• [PODANY FRAGMENT]:
•••••
Jak zaplanować opowieść – w dziesięciu prostych krokach

Jak zaplanować opowieść – w dziesięciu prostych krokach


Często zdarzyło Ci się zasiąść do pisania bez planu? Jak wiele dobrych tekstów wyszło w ten sposób spod Twojej ręki?


Bez wcześniejszego zaplanowania swojej pracy można napisać tylko krótką opowiastkę – ot, szorta, w którym wszystko rozstrzyga się na przestrzeni kilku tysięcy znaków. Komplikacje zaczynają się już przy standardowej długości opowiadaniach (powiedzmy – 40 tysięcy znaków). Tworzenie powieści (lekką ręką ponad 300 tysięcy znaków) bez planu jest już tak samo mądrym przedsięwzięciem jak zamiar przepłynięcia Atlantyku na tratwie. Prędzej czy później utoniesz.


Wypróbowałem obu podejść do pisania – i z planem, i na żywioł. Ostatecznie doszedłem do wniosku, że jedno i drugie ma swoje zalety. Lubię mieć swobodę przy komponowaniu konkretnych scen, nawet jeśli efekt miałby prowadzić do zmiany ogólnego planu. Jednocześnie, potrzebuję mapy, która będzie mnie prowadzić od jednego wydarzenia do drugiego – mapy, która nie zmienia się za każdym razem, gdy zasiądę do klawiatury.


W tym wpisie wskażę Ci dziesięć rzeczy, na które warto zwrócić uwagę podczas tworzenia takiej właśnie mapy dla tekstu. Rozważ je, nawet jeśli jeszcze nie masz w zwyczaju planować własnych opowieści.

Zacznij od zakończenia


Od zakończenia, lub od finału, jeśli w końcówce opowieści wolisz spuścić napięcie. Ten moment, kiedy dochodzi do ostatecznej konfrontacji, zagadka zostaje rozwiązana, bohaterowie wydobywają się z kłopotów – to jest Twój cel. Planując resztę fabuły musisz nastawić się na to, żeby popychać ją właśnie w tym kierunku.
•••••
• [PODANY WYKAZ]:
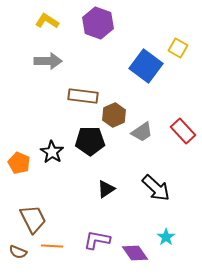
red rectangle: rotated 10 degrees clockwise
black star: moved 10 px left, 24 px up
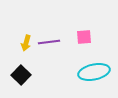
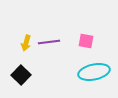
pink square: moved 2 px right, 4 px down; rotated 14 degrees clockwise
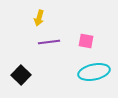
yellow arrow: moved 13 px right, 25 px up
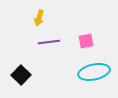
pink square: rotated 21 degrees counterclockwise
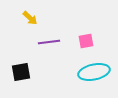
yellow arrow: moved 9 px left; rotated 63 degrees counterclockwise
black square: moved 3 px up; rotated 36 degrees clockwise
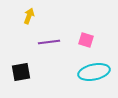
yellow arrow: moved 1 px left, 2 px up; rotated 112 degrees counterclockwise
pink square: moved 1 px up; rotated 28 degrees clockwise
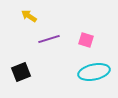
yellow arrow: rotated 77 degrees counterclockwise
purple line: moved 3 px up; rotated 10 degrees counterclockwise
black square: rotated 12 degrees counterclockwise
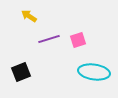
pink square: moved 8 px left; rotated 35 degrees counterclockwise
cyan ellipse: rotated 20 degrees clockwise
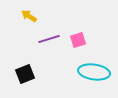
black square: moved 4 px right, 2 px down
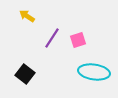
yellow arrow: moved 2 px left
purple line: moved 3 px right, 1 px up; rotated 40 degrees counterclockwise
black square: rotated 30 degrees counterclockwise
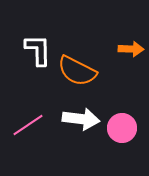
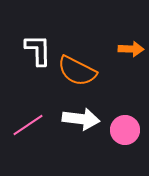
pink circle: moved 3 px right, 2 px down
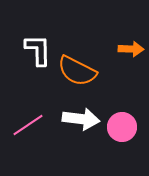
pink circle: moved 3 px left, 3 px up
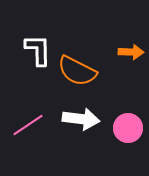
orange arrow: moved 3 px down
pink circle: moved 6 px right, 1 px down
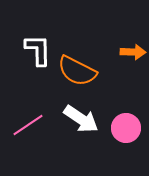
orange arrow: moved 2 px right
white arrow: rotated 27 degrees clockwise
pink circle: moved 2 px left
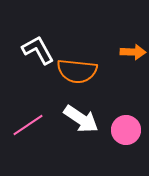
white L-shape: rotated 28 degrees counterclockwise
orange semicircle: rotated 21 degrees counterclockwise
pink circle: moved 2 px down
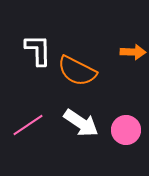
white L-shape: rotated 28 degrees clockwise
orange semicircle: rotated 21 degrees clockwise
white arrow: moved 4 px down
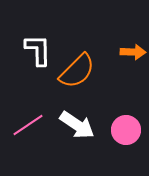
orange semicircle: rotated 72 degrees counterclockwise
white arrow: moved 4 px left, 2 px down
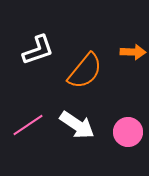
white L-shape: rotated 72 degrees clockwise
orange semicircle: moved 8 px right; rotated 6 degrees counterclockwise
pink circle: moved 2 px right, 2 px down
•••••
• [ĆWICZENIE]: Kontynuuj tekst o tym, jak zaplanować opowieść, zaczynając zaraz po jego ostatnim zdaniu. Wykaz jest materiałem niezależnym od fragmentu o planowaniu opowieści.

• [WYNIK ZADANIA]:
Zakończenie możesz spisać od razu szczegółowo, ze wszystkimi wodotryskami, jako gotową scenę – jeśli tak lubisz (i jeśli dzięki temu łatwiej będzie Ci to wszystko ogarnąć). Ja zwykle ograniczam się do paru celnych zdań, które wyjaśniają kto, co, jak i dlaczego. Jestem leniwy. Pamiętaj jednak, że chodzi o stworzenie takiej końcówki, która będzie tkwić w Twojej głowie i napędzać wyobraźnię nawet pół roku po rozpoczęciu pracy. Nie warto na tym oszczędzać.

Twój bohater potrzebuje przeciwnika


Koniecznie wybierz antagonistę dla swojego bohatera, i zrób to jak najwcześniej. Od razu powiem, że musi być to osobowość, najlepiej wyrazista, często wchodząca protagoniście w drogę i w związku z tym regularnie nawiedzająca książkowe łamy. Dobry antagonista to taki, który zmusza bohatera do skupienia się na swoich celach – natomiast dla czytelników stanowi krzywe zwierciadło, w którym zobaczą własne odbicia.


Słowem: to musi być osobowość. Najlepiej taka, w której istnienie odbiorca chce uwierzyć, tudzież tak bardzo boi się jej realności, że wierzy i tak.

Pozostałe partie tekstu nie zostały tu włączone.